Work required: Lines containing the word "coordinate" in the data below: say how many, with no other text.
======== Available data ========
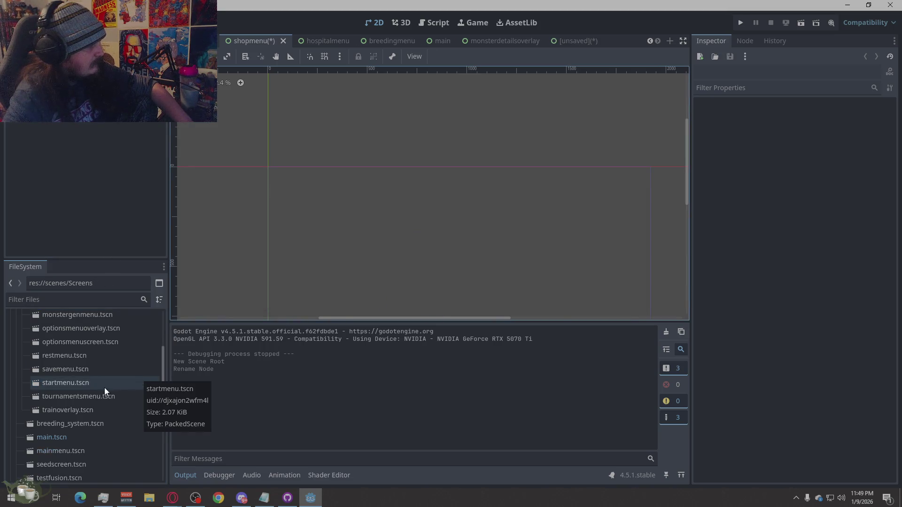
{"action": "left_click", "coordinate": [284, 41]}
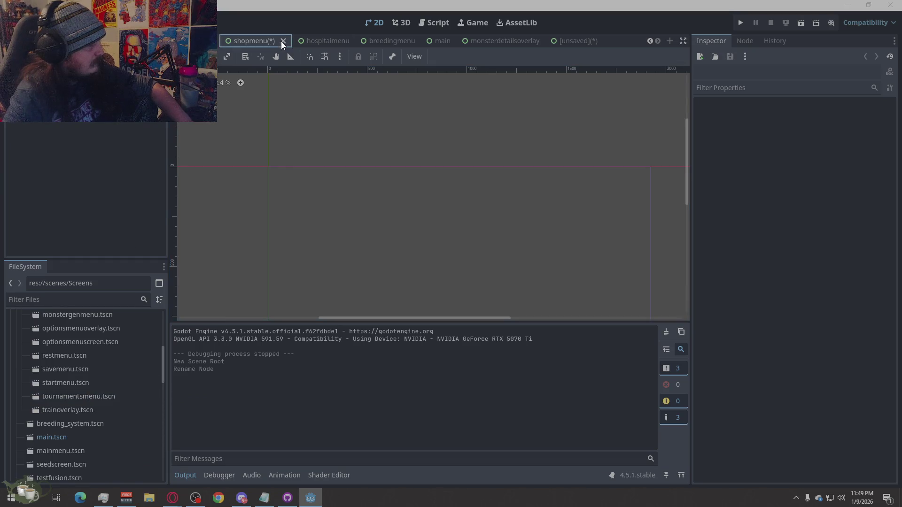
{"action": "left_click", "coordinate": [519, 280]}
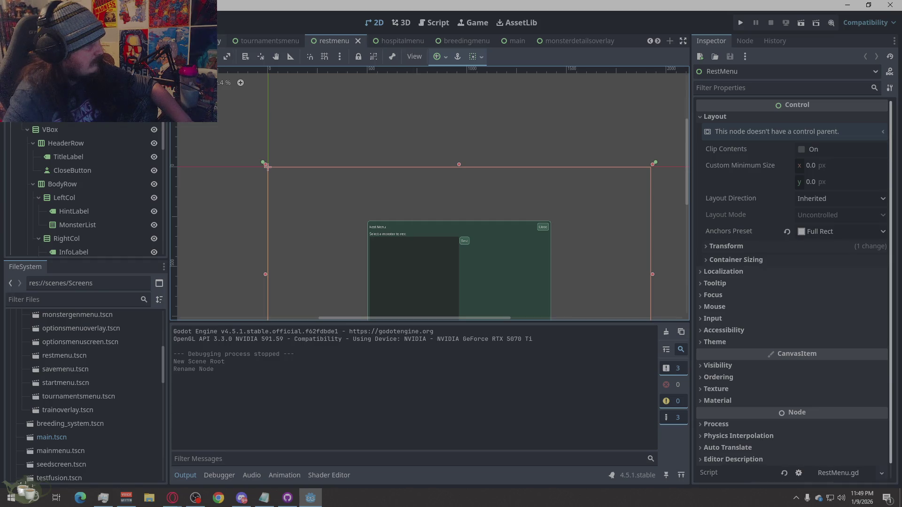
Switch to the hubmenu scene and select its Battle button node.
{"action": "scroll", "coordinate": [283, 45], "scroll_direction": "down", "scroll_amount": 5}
========
======== Available data ========
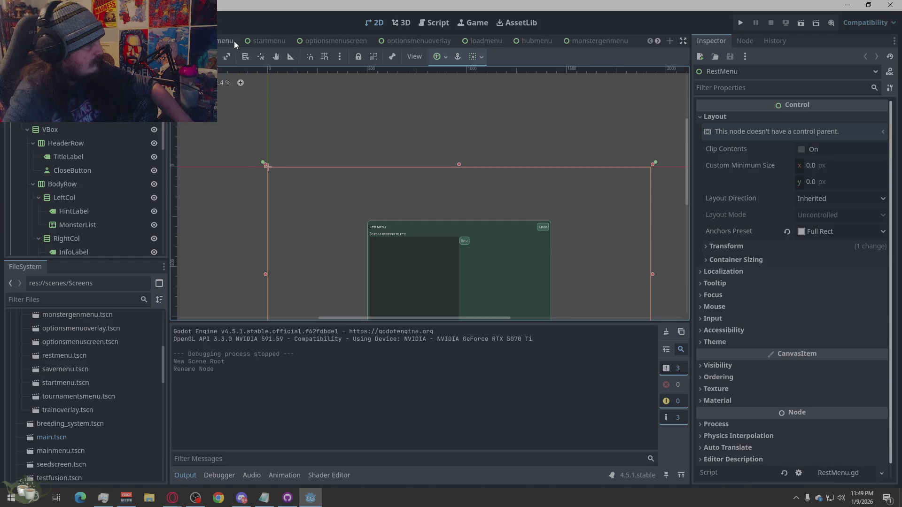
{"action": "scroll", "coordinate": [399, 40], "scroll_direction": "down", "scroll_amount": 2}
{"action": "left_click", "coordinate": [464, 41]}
========
======== Available data ========
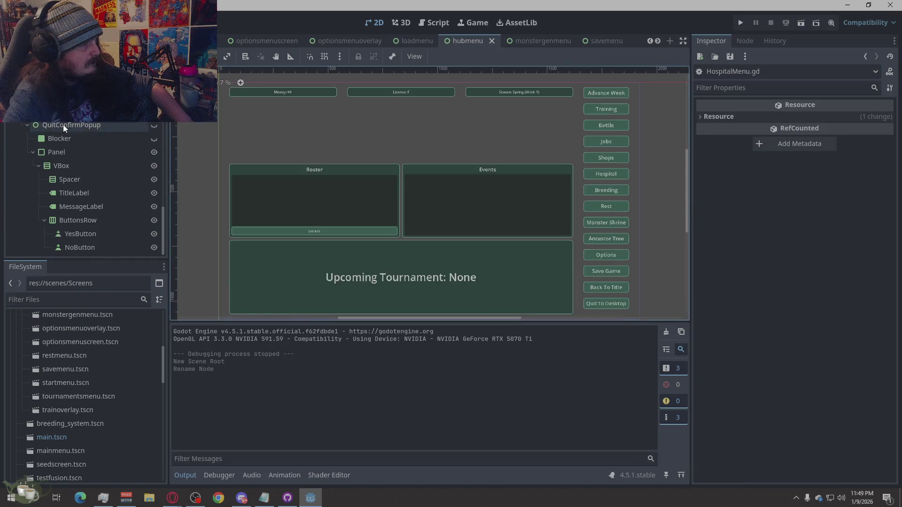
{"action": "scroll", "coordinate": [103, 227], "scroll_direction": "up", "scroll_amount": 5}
========
Result for this task: 6